Aim of the exercise:
Copy the text of the data below verbatim, character for character and line by line, and omit the pictures from your output.

Material to process:
=== Begin Enclosure ===

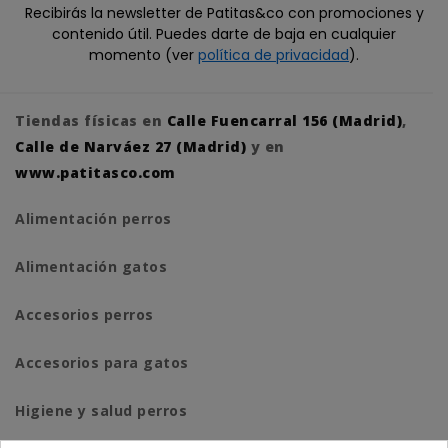
Recibirás la newsletter de Patitas&co con promociones y
contenido útil. Puedes darte de baja en cualquier
momento (ver
política de privacidad
).
Tiendas físicas en
Calle Fuencarral 156 (Madrid)
,
Calle de Narváez 27 (Madrid)
y en
www.patitasco.com
Alimentación perros
Alimentación gatos
Accesorios perros
Accesorios para gatos
Higiene y salud perros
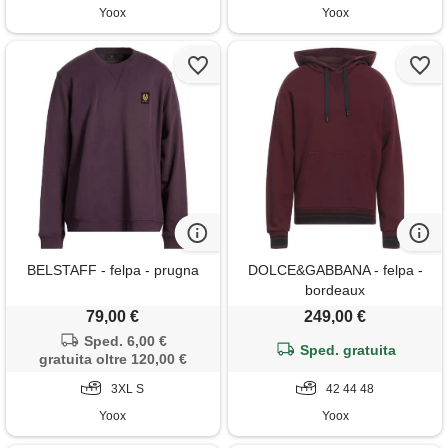
Yoox
Yoox
BELSTAFF - felpa - prugna
DOLCE&GABBANA - felpa -
bordeaux
79,00 €
249,00 €
Sped. 6,00 €
Sped. gratuita
gratuita oltre 120,00 €
3XL S
42 44 48
Yoox
Yoox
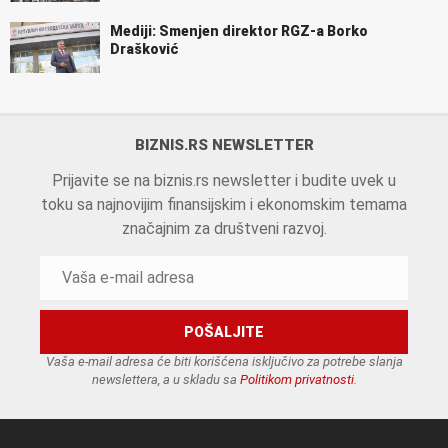
Mediji: Smenjen direktor RGZ-a Borko
Drašković
BIZNIS.RS NEWSLETTER
Prijavite se na biznis.rs newsletter i budite uvek u
toku sa najnovijim finansijskim i ekonomskim temama
značajnim za društveni razvoj.
Vaša e-mail adresa će biti korišćena isključivo za potrebe slanja
newslettera, a u skladu sa
Politikom privatnosti
.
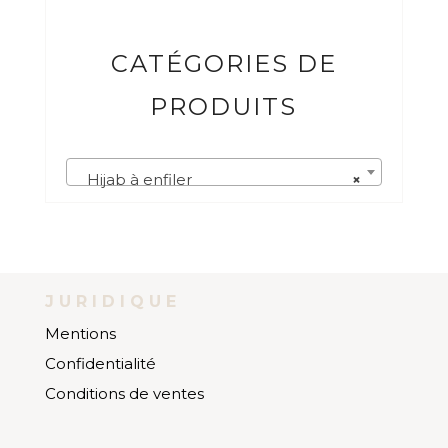
CATÉGORIES DE
PRODUITS
Hijab à enfiler
×
JURIDIQUE
Mentions
Confidentialité
Conditions de ventes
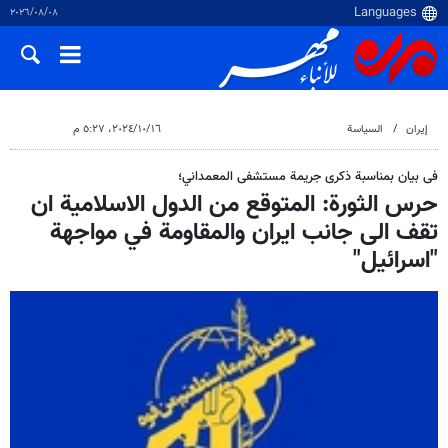
٠٨‏/٠٨‏/٢٠٢٦
إيران
السياسة
١٦‏/١٠‏/٢٠٢٤، ٥:٢٧ م
فی بیان بمناسبة ذكرى جريمة مستشفى المعمداني؛
حرس الثورة: المتوقع من الدول الاسلامية ان
تقف الى جانب ايران والمقاومة في مواجهة
"اسرائيل"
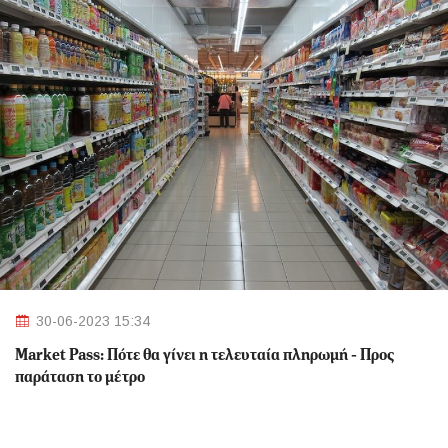
30-06-2023 15:34
Market Pass: Πότε θα γίνει η τελευταία πληρωμή - Προς
παράταση το μέτρο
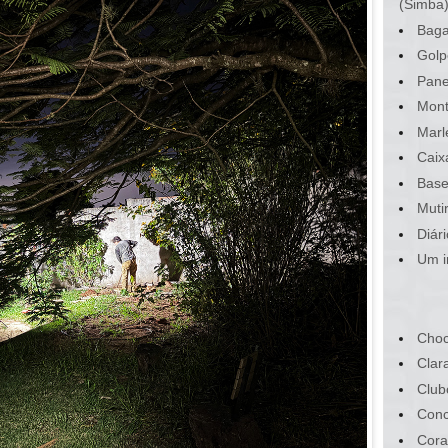
(Simba
Baga
Golp
Pane
Mont
Marl
Caix
Base
Muti
Diár
Um i
Choc
Clar
Club
Conc
Cora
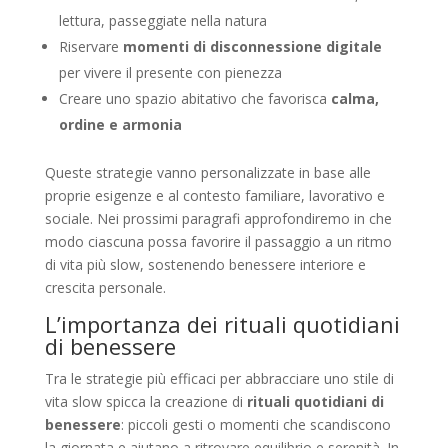
lettura, passeggiate nella natura
Riservare
momenti di disconnessione digitale
per vivere il presente con pienezza
Creare uno spazio abitativo che favorisca
calma,
ordine e armonia
Queste strategie vanno personalizzate in base alle
proprie esigenze e al contesto familiare, lavorativo e
sociale. Nei prossimi paragrafi approfondiremo in che
modo ciascuna possa favorire il passaggio a un ritmo
di vita più slow, sostenendo benessere interiore e
crescita personale.
L’importanza dei rituali quotidiani
di benessere
Tra le strategie più efficaci per abbracciare uno stile di
vita slow spicca la creazione di
rituali quotidiani di
benessere
: piccoli gesti o momenti che scandiscono
la giornata e aiutano a ritrovare equilibrio e serenità. In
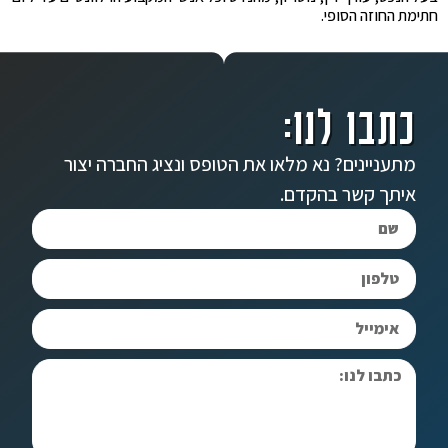
חתימת החוזה הסופי.
כתבו לנו:
מתעניינים? נא מלאו את הטופס ונציג החברה יצור
איתך קשר בהקדם.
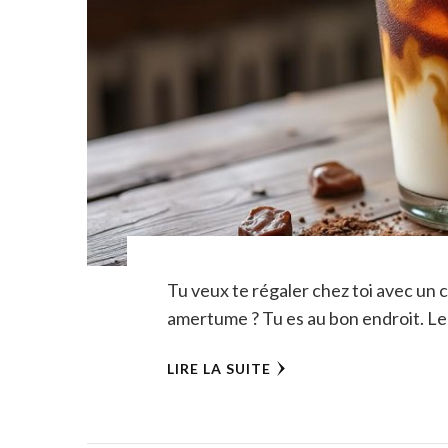
Tu veux te régaler chez toi avec un c
amertume ? Tu es au bon endroit. Le
LIRE LA SUITE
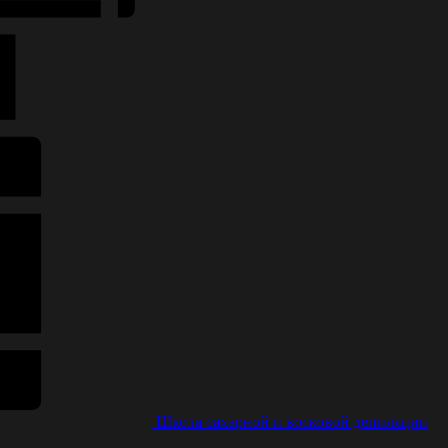
Школа сахарной и восковой депиляции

=== End Enclosure ===

Solution:
Recibirás la newsletter de Patitas&co con promociones y
contenido útil. Puedes darte de baja en cualquier
momento (ver
política de privacidad
).
Tiendas físicas en
Calle Fuencarral 156 (Madrid)
,
Calle de Narváez 27 (Madrid)
y en
www.patitasco.com
Alimentación perros
Alimentación gatos
Accesorios perros
Accesorios para gatos
Higiene y salud perros
Yoox
Yoox
BELSTAFF - felpa - prugna
DOLCE&GABBANA - felpa -
bordeaux
79,00 €
249,00 €
Sped. 6,00 €
Sped. gratuita
gratuita oltre 120,00 €
3XL S
42 44 48
Yoox
Yoox
Mediji: Smenjen direktor RGZ-a Borko
Drašković
BIZNIS.RS NEWSLETTER
Prijavite se na biznis.rs newsletter i budite uvek u
toku sa najnovijim finansijskim i ekonomskim temama
značajnim za društveni razvoj.
Vaša e-mail adresa će biti korišćena isključivo za potrebe slanja
newslettera, a u skladu sa
Politikom privatnosti
.
CATÉGORIES DE
PRODUITS
Hijab à enfiler
×
JURIDIQUE
Mentions
Confidentialité
Conditions de ventes
٠٨‏/٠٨‏/٢٠٢٦
إيران
السياسة
١٦‏/١٠‏/٢٠٢٤، ٥:٢٧ م
فی بیان بمناسبة ذكرى جريمة مستشفى المعمداني؛
حرس الثورة: المتوقع من الدول الاسلامية ان
تقف الى جانب ايران والمقاومة في مواجهة
"اسرائيل"
30-06-2023 15:34
Market Pass: Πότε θα γίνει η τελευταία πληρωμή - Προς
παράταση το μέτρο
(Simba
Baga
Golp
Pane
Mont
Marl
Caix
Base
Muti
Diár
Um i
Choc
Clar
Club
Conc
Cora
lettura, passeggiate nella natura
Riservare
momenti di disconnessione digitale
per vivere il presente con pienezza
Creare uno spazio abitativo che favorisca
calma,
ordine e armonia
Queste strategie vanno personalizzate in base alle
proprie esigenze e al contesto familiare, lavorativo e
sociale. Nei prossimi paragrafi approfondiremo in che
modo ciascuna possa favorire il passaggio a un ritmo
di vita più slow, sostenendo benessere interiore e
crescita personale.
L’importanza dei rituali quotidiani
di benessere
Tra le strategie più efficaci per abbracciare uno stile di
vita slow spicca la creazione di
rituali quotidiani di
benessere
: piccoli gesti o momenti che scandiscono
la giornata e aiutano a ritrovare equilibrio e serenità. In
חתימת החוזה הסופי.
כתבו לנו:
מתעניינים? נא מלאו את הטופס ונציג החברה יצור
איתך קשר בהקדם.
Tu veux te régaler chez toi avec un c
amertume ? Tu es au bon endroit. Le
LIRE LA SUITE
Школа сахарной и восковой депиляции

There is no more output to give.